=== Exercise prompt ===
Count the lines in the entries below that contain the string "pixels", treating uppercase and lowercase as different. Give only the number.

>>

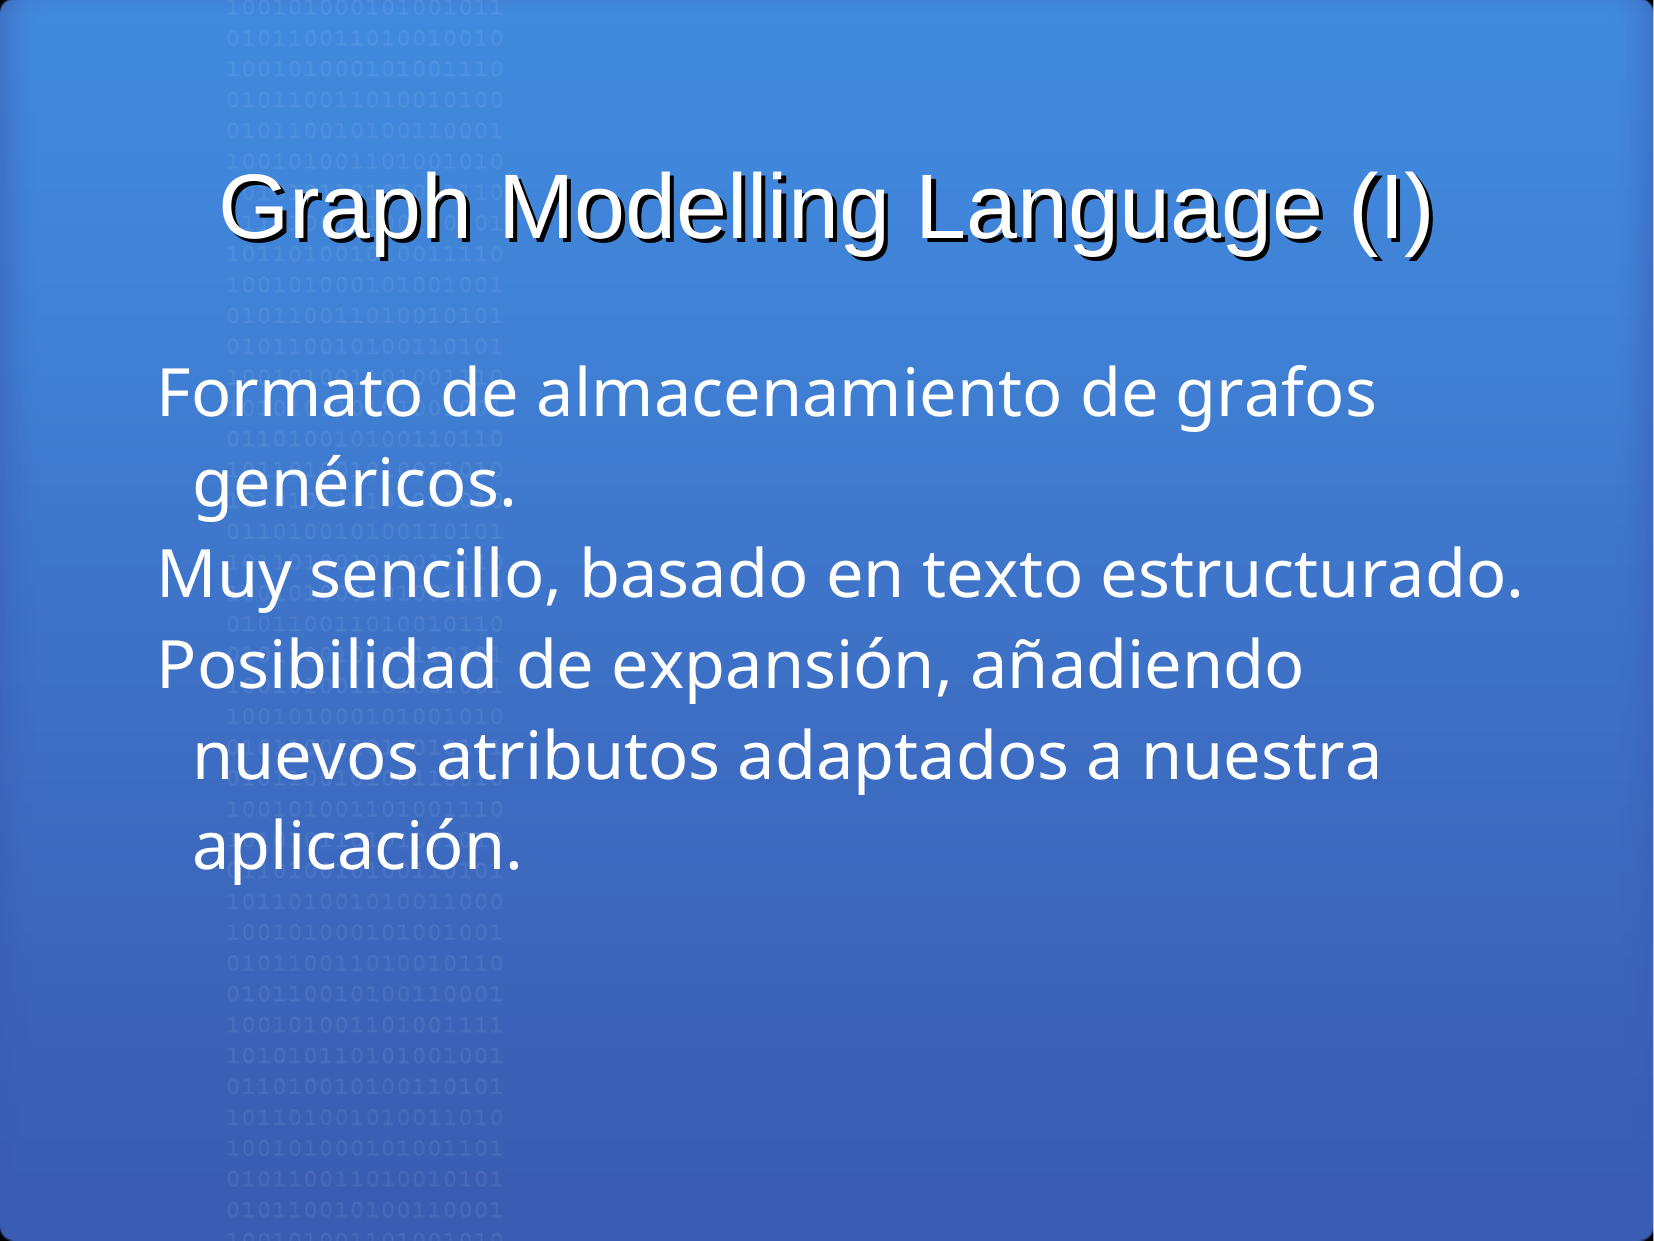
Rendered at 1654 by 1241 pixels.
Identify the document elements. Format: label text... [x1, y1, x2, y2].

subtitle Formato de almacenamiento de grafos genéricos. Muy sencillo, basado en texto estructurado. Posibilidad de expansión, añadiendo nuevos atributos adaptados a nuestra aplicación. [121, 352, 1534, 1119]
picture [0, 0, 1654, 1241]
title Graph Modelling Language (I) [121, 110, 1534, 303]
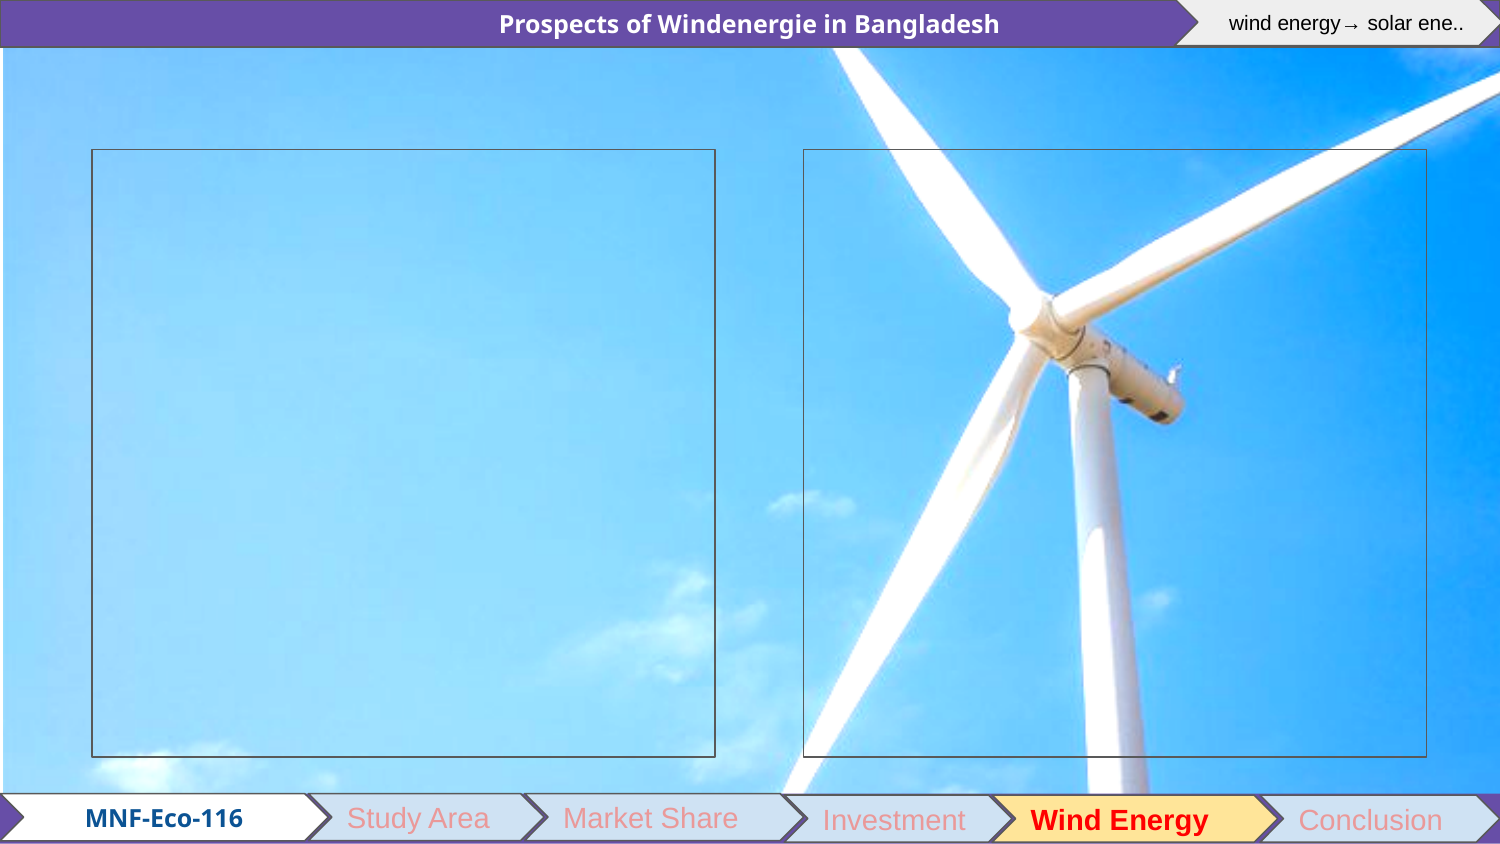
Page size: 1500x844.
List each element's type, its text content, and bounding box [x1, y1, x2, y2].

text_box MNF-Eco-116 [0, 793, 329, 841]
text_box Wind Energy [992, 795, 1278, 843]
text_box Prospects of Windenergie in Bangladesh [0, 0, 1500, 48]
text_box Study Area [308, 793, 545, 841]
picture [2, 48, 1500, 793]
text_box Conclusion [1259, 795, 1500, 843]
text_box Investment [784, 795, 1013, 843]
text_box Market Share [524, 793, 804, 841]
text_box [0, 793, 1500, 844]
text_box [0, 795, 22, 839]
text_box wind energy→ solar ene.. [1174, 0, 1500, 46]
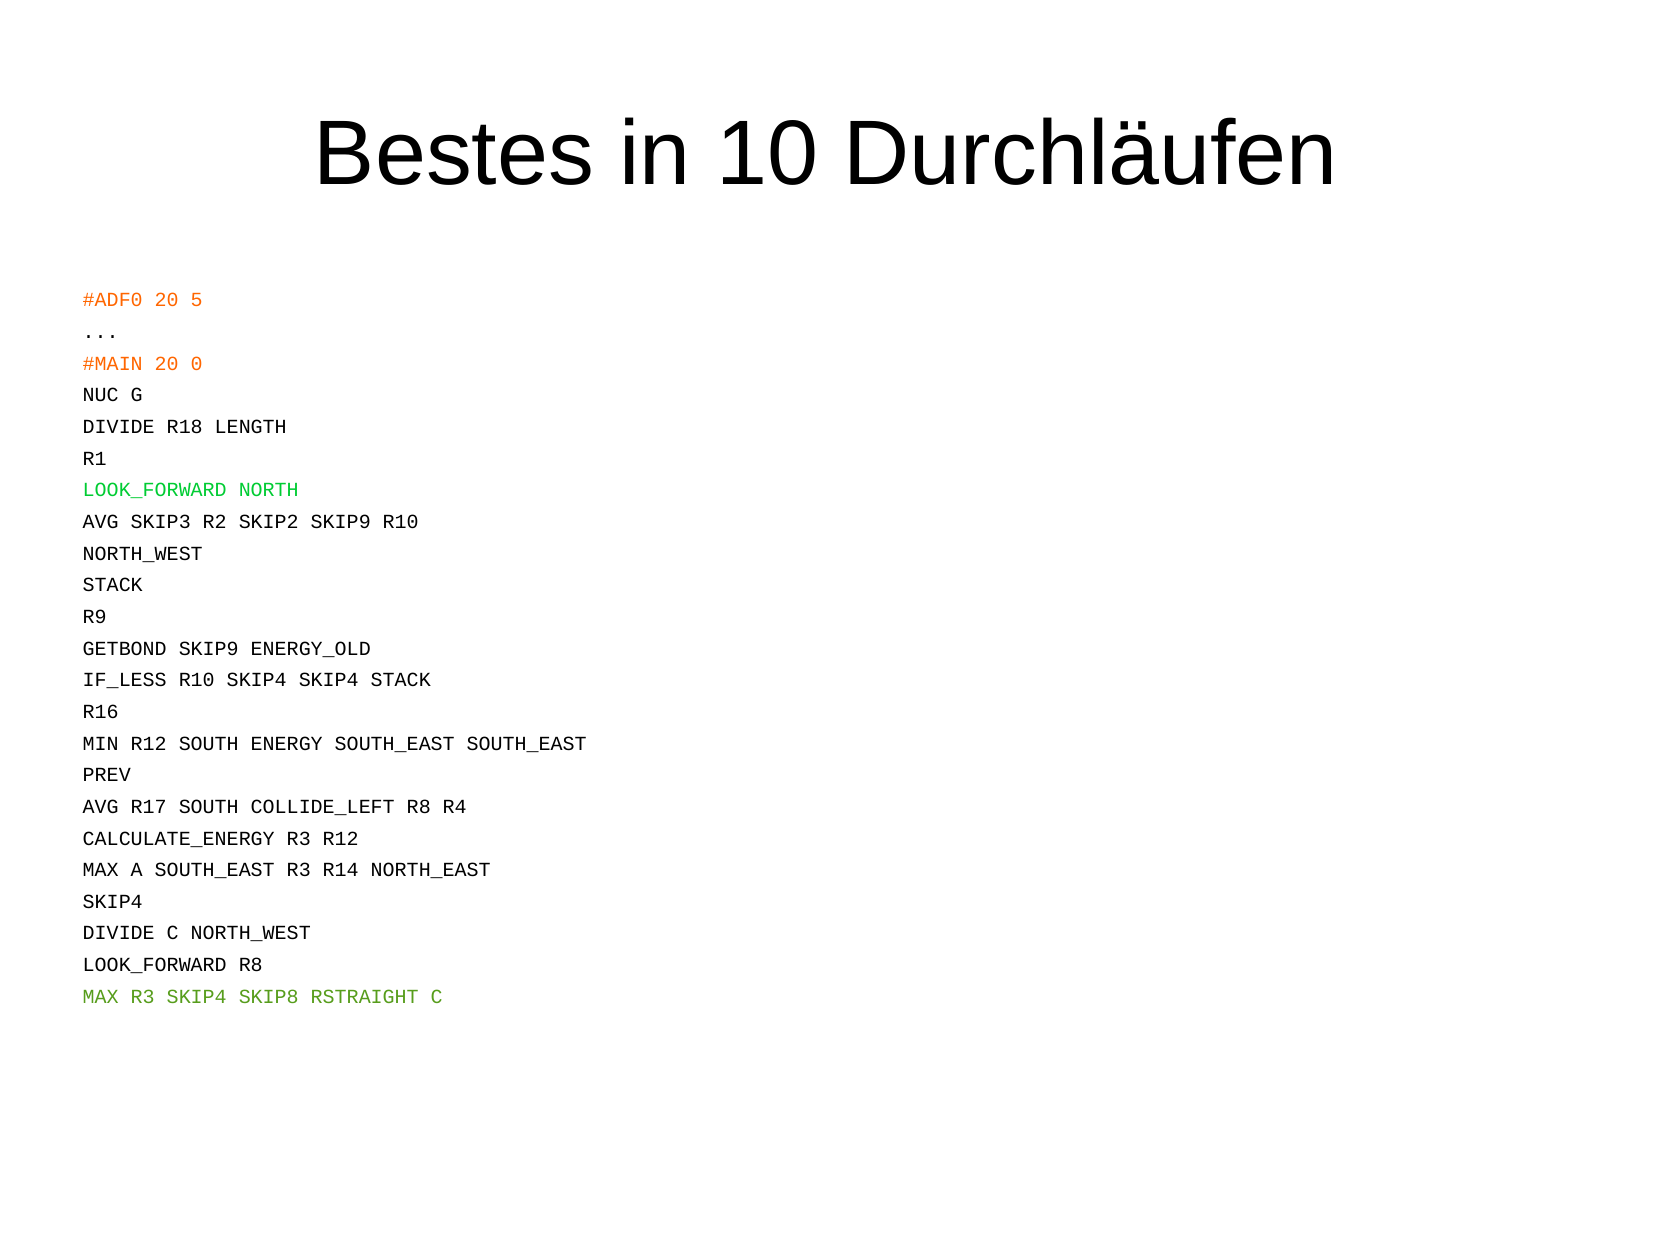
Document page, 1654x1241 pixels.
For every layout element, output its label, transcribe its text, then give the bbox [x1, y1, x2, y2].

<<

=== Result of the exercise ===
2